Understanding of the movement is the basis of all living species, whether it is in the calculation of the pitch Angle, or see the movement of the predator and prey.But simple video actually cannot give us a comprehensive understanding.Because used to study the movement of the traditional video and photo is two-dimensional, so they don't show us people who are interested in or subject the potential of 3D structure.

Now, computer science and artificial intelligence laboratory at the Massachusetts institute of technology, Google research institute and researchers at the university of California, Berkeley, have put forward a kind of artificial intelligence (AI) system to show how the human body movement.

The system is called MoSculp, it USES an algorithm can take 2D video and transform it into 3D printing "sculpture" movement.It can be for professional athletes, dancers, or anyone who want to improve physical skills to provide more detailed movement research.
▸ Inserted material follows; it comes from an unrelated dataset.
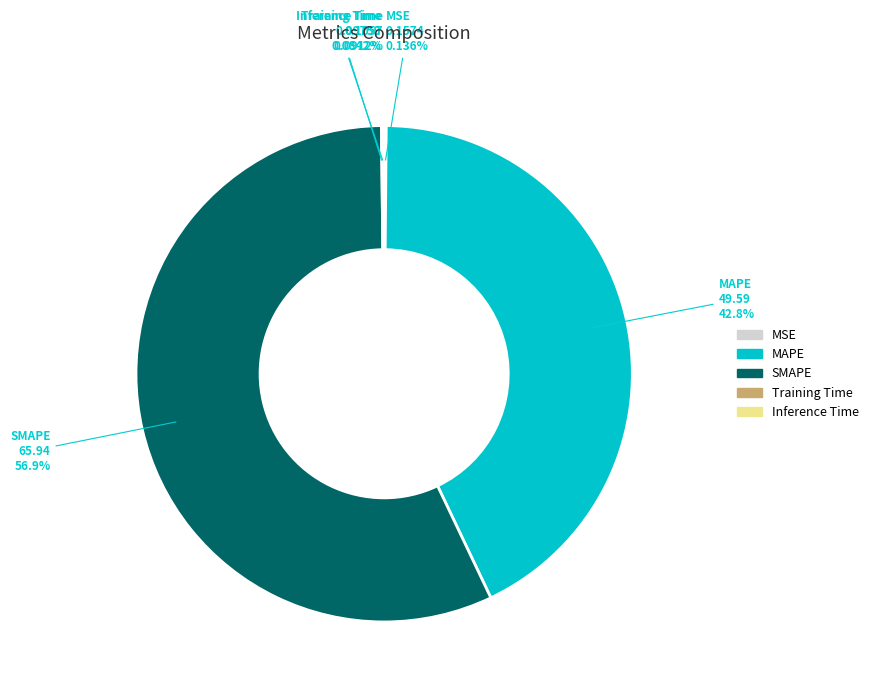

To the nearest percent, what is the combined percentage of MAPE and SMAPE?

100%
"Imagine that you have a video about Roger federer in the tennis match pitches, and a video of yourself to learn tennis," doctoral Zhang Xiu confessed."Then you can set up two scenarios of the sculpture to compare them, and more fully study where you need to improve."

Here is its working principle: the video is loaded into the system, MoSculp will detect the key cover on the input pin, and through several randomly selected frame to confirm them.(the built-in calibration tool allows users to adjust when necessary.)After adjustment "temporary inconsistent detection", it will generate movement sculpture and loads it into a custom interface.

This is a multi-step process, all MoSculp demand is video sequence.Here is how it works: the video is loaded into the system, MoSculp will automatically detect the subject first 2D key points on the body, for example, the ballerina hip, knee and ankle, simultaneously complex dance sequences.It will then these points in the best position into 3D "skeleton".